Figueroa-Espinosa [11] had no false-positive or negative results, with 100% sensitivity and specificity; however, the intensity cutoff was not applied. Yoon [12] used an intensity cutoff (> 110 for KPC-positive) and detected 2 false-positives (1 Providencia stuartii and 1 Proteus mirabilis) and no false-negative results.

The methodology we tested to detect the KPC presence by MALDI-TOF MS directly from bacterial colonies had better results when compared to other methodologies used for the same purpose. The boronic acid synergy test presents only 72% and 88% of sensitivity and specificity, respectively, for the detection of KPC-producing isolates in addition to other disadvantages such as time-consuming and variability in sensitivity/specificity among different species [9, 14, 15]. Carba-NP and other similar methods presented 100% of specificity but only 84% of sensitivity and it is not able to identify the carbapenemase type [9, 15,16,17]. Another alternative is the carbapenem inactivation method, which presented sensitivity of 97% and specificity of 99%, but it takes around 18 h to get the results after bacterial growth and has variable performance in different studies [9, 15, 16, 18, 19].

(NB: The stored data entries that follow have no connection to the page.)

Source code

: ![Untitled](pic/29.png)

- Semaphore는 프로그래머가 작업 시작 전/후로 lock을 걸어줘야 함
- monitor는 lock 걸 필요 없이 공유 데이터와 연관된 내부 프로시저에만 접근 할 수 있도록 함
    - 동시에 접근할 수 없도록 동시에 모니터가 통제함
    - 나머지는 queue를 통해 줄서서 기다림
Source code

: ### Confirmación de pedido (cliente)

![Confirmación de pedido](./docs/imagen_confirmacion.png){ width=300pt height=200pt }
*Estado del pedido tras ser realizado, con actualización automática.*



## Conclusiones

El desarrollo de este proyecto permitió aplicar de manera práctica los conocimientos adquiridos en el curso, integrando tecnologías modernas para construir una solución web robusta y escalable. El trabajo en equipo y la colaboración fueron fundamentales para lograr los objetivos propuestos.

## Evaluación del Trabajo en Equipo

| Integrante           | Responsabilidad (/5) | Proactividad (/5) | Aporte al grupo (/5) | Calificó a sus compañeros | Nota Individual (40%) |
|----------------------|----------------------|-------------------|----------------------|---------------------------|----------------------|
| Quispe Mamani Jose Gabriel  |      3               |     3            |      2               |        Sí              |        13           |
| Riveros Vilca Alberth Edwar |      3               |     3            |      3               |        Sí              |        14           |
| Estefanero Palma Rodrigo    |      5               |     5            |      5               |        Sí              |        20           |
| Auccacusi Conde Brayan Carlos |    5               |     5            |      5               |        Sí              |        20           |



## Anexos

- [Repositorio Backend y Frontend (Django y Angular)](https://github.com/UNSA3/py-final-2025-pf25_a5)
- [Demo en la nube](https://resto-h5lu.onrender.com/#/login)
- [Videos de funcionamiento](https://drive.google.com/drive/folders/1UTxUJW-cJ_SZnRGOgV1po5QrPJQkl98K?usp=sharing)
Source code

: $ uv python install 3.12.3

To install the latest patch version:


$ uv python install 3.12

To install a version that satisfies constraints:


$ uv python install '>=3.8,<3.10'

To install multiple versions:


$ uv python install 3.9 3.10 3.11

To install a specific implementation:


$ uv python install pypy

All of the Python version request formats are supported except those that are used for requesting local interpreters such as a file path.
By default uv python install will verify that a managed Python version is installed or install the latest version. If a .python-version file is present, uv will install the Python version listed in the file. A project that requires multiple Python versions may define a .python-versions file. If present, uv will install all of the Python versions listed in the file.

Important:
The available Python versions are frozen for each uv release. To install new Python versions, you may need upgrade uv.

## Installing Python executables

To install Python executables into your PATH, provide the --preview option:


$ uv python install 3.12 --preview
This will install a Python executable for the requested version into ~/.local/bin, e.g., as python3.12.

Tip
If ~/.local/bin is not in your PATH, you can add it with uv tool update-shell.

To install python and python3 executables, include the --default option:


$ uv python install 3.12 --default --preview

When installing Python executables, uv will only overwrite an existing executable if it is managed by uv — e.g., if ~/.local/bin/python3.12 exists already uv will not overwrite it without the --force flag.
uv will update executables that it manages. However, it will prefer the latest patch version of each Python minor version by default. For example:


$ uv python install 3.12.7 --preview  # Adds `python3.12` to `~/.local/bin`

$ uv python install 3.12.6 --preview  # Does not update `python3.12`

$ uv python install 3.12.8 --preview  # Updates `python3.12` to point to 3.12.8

More recently, MALDI-TOF MS has been used for the indirect detection of carbapenemases by a method of carbapenem hydrolysis. The latter needs a turn-around-time of up to 4 h after bacterial growth and presents a sensitivity of 77100% and specificity of 94100% [9, 14, 20, 21]. Nevertheless, difficult interpretation and doubtful results for enzymes that weakly hydrolyze carbapenems or are weakly expressed limit the use of the carbapenem hydrolysis methodology [15, 16].

In addition to the high sensitivity and specificity, the methodology tested in this study also has a low cost of consumables per sample (< $1.00) [14]. The method is rapid and easy to perform as after the growth of the isolate on solid culture medium, the extraction, target spot loading and spectra acquisition can be performed in less than 20 min per sample, leading to a turnaround time of approximately 1 h for the KPC detection.

Conclusions

The method we evaluated is able to detect KPC-type carbapenemase from colony quickly, efficiently and with low cost, in addition to being easy to be implemented in the routine of clinical microbiology laboratories. Rapid detection of KPC can reduce morbidity and mortality rates, also decreasing clonal and horizontal transfer of carbapenem resistance genes, contributing to decreased antimicrobial resistance.

As other methodologies have been described for direct detection of KPC enzyme [11, 12], our study contributes on stablishing a protocol with high sensitivity and specificity, demonstrating that it must generally be adapted for each equipment and/or laboratory.